GUERRA POR LA CUOTA
La defensa de Mauro Icardi cuestionó el millonario monto exigido por alimentos para sus hijas
​La abogada Lara Piro argumentó que las cifras solicitadas por Wanda Nara exceden la realidad económica del país, reabriendo la polémica sobre el nivel de vida de los menores. El divorcio entre Wanda Nara y Mauro Icardi sumó un picante capítulo tras la audiencia de conciliación obligatoria solicitada por el jugador para fijar la cuota de sus hijas, Francesca e Isabella. Ana Rosenfeld, abogada de la conductora, remarcó: "No hubo acuerdo. Yo soy pro pago de la cuota alimentaria. No puedo admitir que una persona solvente no pague".
​La respuesta de la contraparte encendió el debate legal en los paneles de espectáculos. La abogada de Icardi, Lara Piro (quien ejerce junto a Elba Marcovecchio), defendió al futbolista en DDM argumentando que las cifras pretendidas por la empresaria no se condicen con los gastos reales de un niño en la República Argentina. Con dureza, la letrada apuntó directo contra las exigencias económicas de la demandante: "Si Mauro pagara 30 mil dólares, Wanda debería poner lo mismo. No puede ser que por cada nena se gasten un departamento por mes".
​Los dichos de Piro abrieron una profunda discusión jurídica, ya que especialistas recordaron que en el país los hijos tienen derecho a mantener el mismo estatus y estilo de vida que goza su progenitor. Bajo esta premisa, la pretensión de adecuar los gastos a un estándar promedio local resulta endeble, dado que son los ingresos globales del futbolista los que determinan la manutención. Rosenfeld se plantó firme sobre esta base y chicaneó: "Escuchaba que no paga porque ella tiene bienes que dan renta.

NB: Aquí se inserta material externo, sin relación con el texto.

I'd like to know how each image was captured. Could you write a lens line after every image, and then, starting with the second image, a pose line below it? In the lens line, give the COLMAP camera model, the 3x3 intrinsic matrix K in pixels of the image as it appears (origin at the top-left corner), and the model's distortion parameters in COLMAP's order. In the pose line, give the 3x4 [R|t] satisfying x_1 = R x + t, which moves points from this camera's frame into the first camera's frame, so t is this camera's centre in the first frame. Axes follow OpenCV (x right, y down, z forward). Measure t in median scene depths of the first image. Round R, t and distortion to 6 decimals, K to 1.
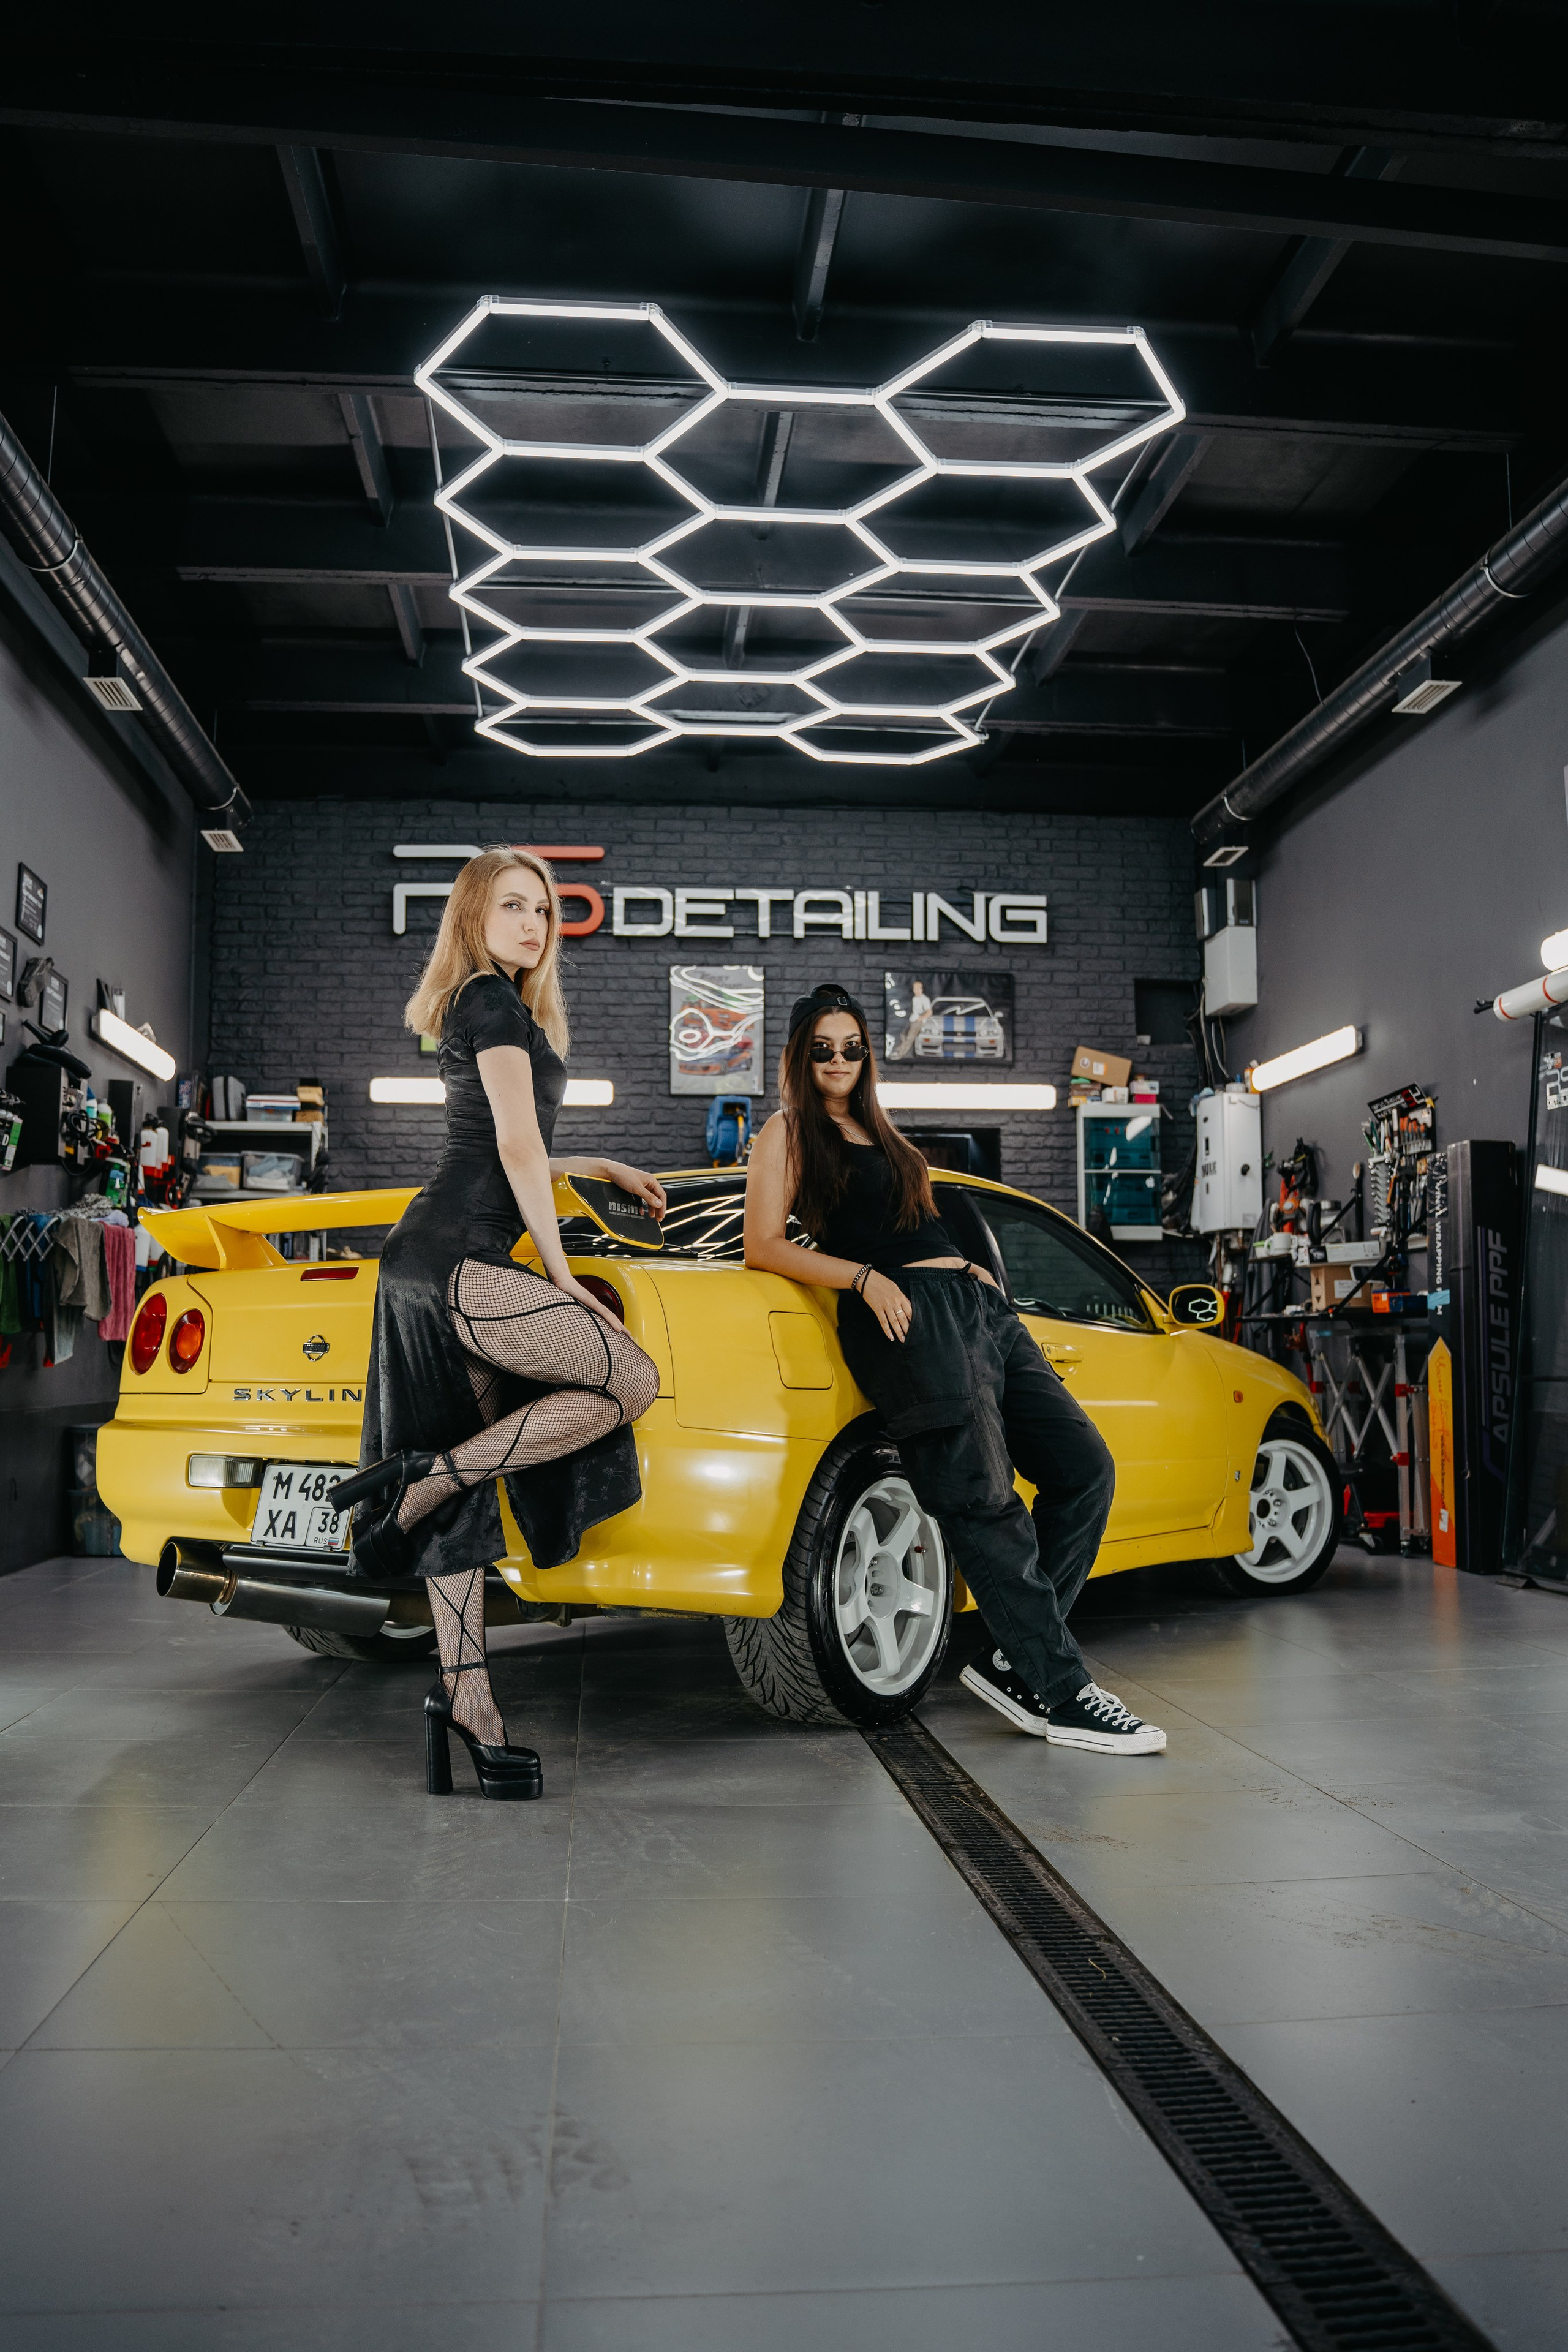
lens RADIAL K [[1857.5, 0, 768.4], [0, 1857.5, 1180.9], [0, 0, 1]] dist [-0.103305, 0.075537]
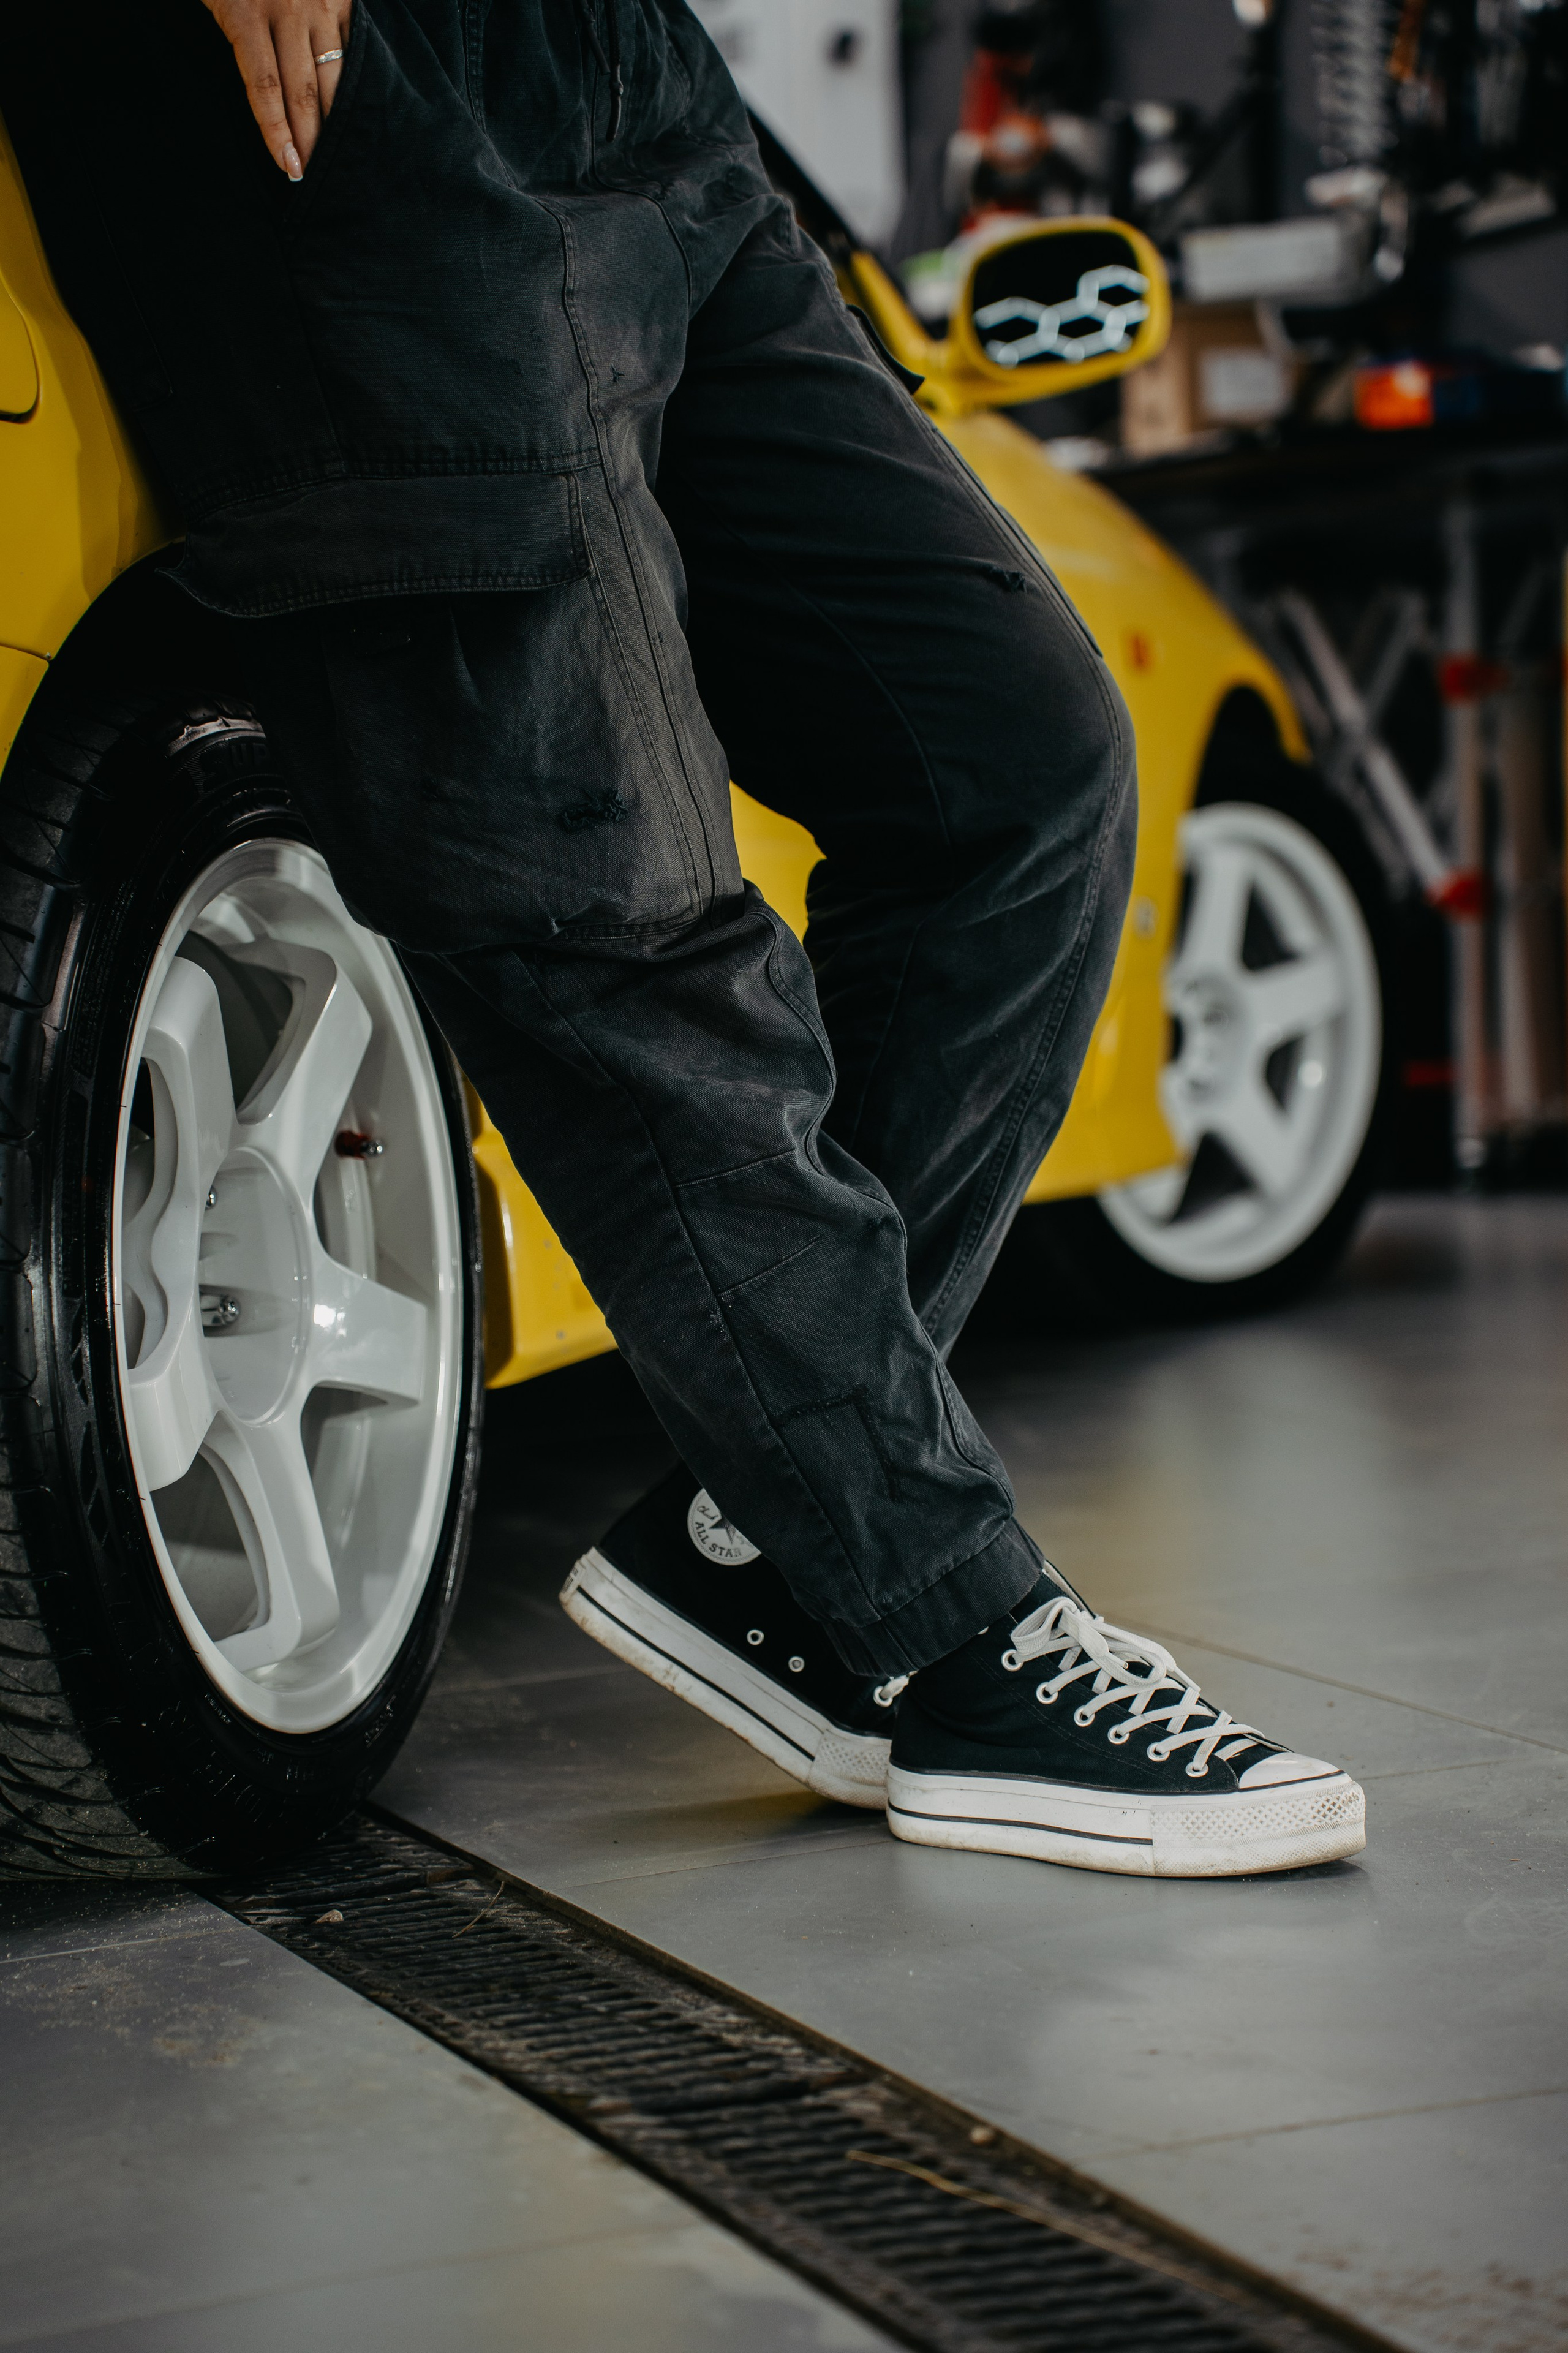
lens RADIAL K [[4942.9, 0, 634.6], [0, 4942.9, 1175.7], [0, 0, 1]] dist [0.472171, 0.159826]
pose [[0.958968, -0.064597, 0.276057, -0.031276], [0.019281, 0.986303, 0.163814, 0.044693], [-0.282858, -0.151770, 0.947078, 0.168533]]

Pero él tiene plata que da intereses, ¿no es lo mismo?".
​Con las posturas enfrentadas, la mediación judicial promete derivar en medidas severas en los tribunales. Mientras el entorno de la conductora reclama una deuda de arrastre e insiste en que el deportista "no paga nada, cero", la defensa del jugador intentará hacer valer su bache profesional sin club para mitigar el impacto financiero y contrarrestar la prohibición de salida del país. De esta manera, la justicia civil discutirá el límite legal entre las necesidades de las menores y las realidades de sus millonarios padres.